La previsione retroattiva dell’art. 4, comma 3, della legge reg. Liguria n.
30 del 2019 sarebbe sprovvista di «un’adeguata giustificazione sul piano
della ragionevolezza» e lederebbe in maniera arbitraria «l’affidamento che
la collettività ripone nella sicurezza giuridica», meritevole di particolare
tutela «[n]ella specifica materia urbanistica».
Alla luce di tali rilievi, il ricorrente prospetta il contrasto con il
principio di ragionevolezza enunciato dall’art. 3 Cost.
7.3.– Il medesimo contrasto è denunciato dal Presidente del Consiglio dei
ministri con il ricorso di cui al reg. ric. n. 41 del 2020, con riguardo
all’art. 4, comma 3, della legge reg. Liguria n. 30 del 2019, nella
formulazione modificata dall’art. 24, comma 3, della legge reg. Liguria n. 1
del 2020.
La disposizione impugnata, nella versione oggi vigente, prevede
l’applicazione della legge reg. Liguria n. 30 del 2019 «ai locali, alle
pertinenze e agli immobili, come definiti all’articolo 1, esistenti alla
data della sua entrata in vigore o per la cui costruzione sia stato
conseguito il titolo abilitativo edilizio prima della data di approvazione
della deliberazione del Consiglio comunale di cui al comma 1».
Le modifiche apportate dalla legge reg. Liguria n. 1 del 2020 hanno
soppresso il richiamo all’approvazione del programma integrato di
intervento.
7.4.– Il ricorrente evidenzia che l’eliminazione del richiamo al programma
integrato di intervento non sana i vizi di illegittimità costituzionale
dedotti con il ricorso di cui al reg. ric. n. 35 del 2020.

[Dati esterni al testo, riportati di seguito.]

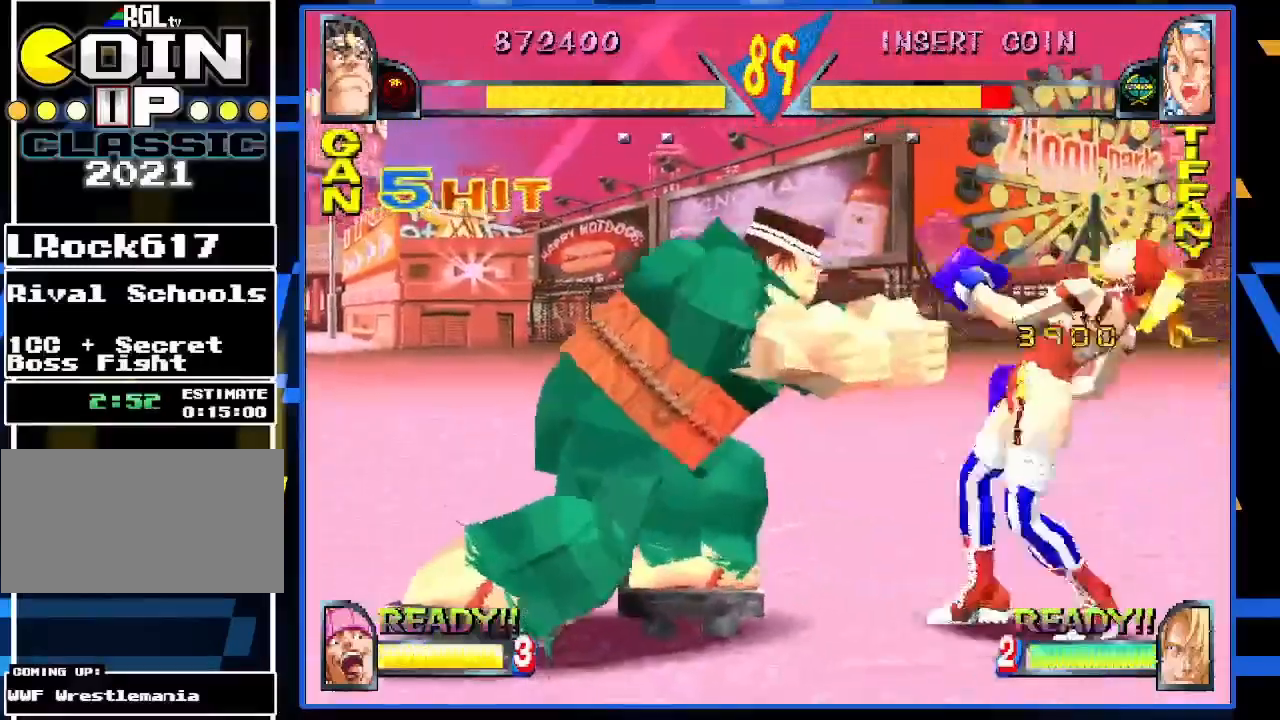
{"buttons": [], "left_stick": "center", "events": [[17, "left_stick", "right"], [400, "left_stick", "center"], [433, "CIRCLE", "down"], [483, "CIRCLE", "up"]]}
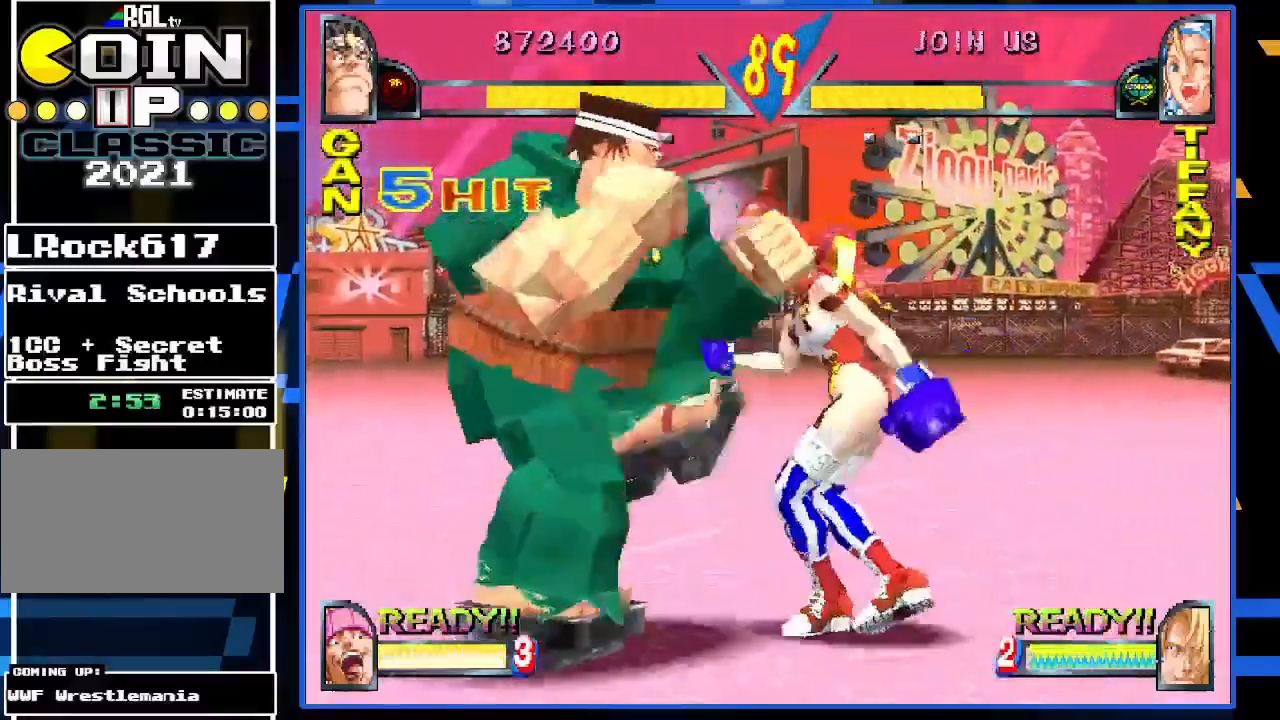
{"buttons": ["R1"], "left_stick": "down", "events": [[50, "CIRCLE", "down"], [83, "left_stick", "down"], [150, "CIRCLE", "up"], [250, "R1", "down"], [400, "R1", "up"], [433, "R1", "down"]]}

Difatti, la portata derogatoria della disciplina sarebbe pur sempre «estesa
con valenza retroattiva agli immobili già abilitati» e sacrificherebbe in
modo arbitrario l’affidamento «dei controinteressati che si sono determinati
sulla base dell’assetto normativo previgente».
7.5.– Le questioni, promosse con riguardo alla versione originaria e a
quella oggi vigente dell’art. 4, comma 3, della legge reg. Liguria n. 30 del
2019, possono essere esaminate in una prospettiva unitaria, poiché identiche
sono le argomentazioni addotte dal ricorrente e dalla Regione Liguria e
identiche sono le censure.
7.6.– Occorre, in primo luogo, esaminare le eccezioni preliminari formulate
dalla Regione Liguria.
7.6.1.– Con riguardo all’originaria formulazione dell’art. 4, comma 3, della
legge reg. Liguria n. 30 del 2019, impugnata con il ricorso di cui al reg.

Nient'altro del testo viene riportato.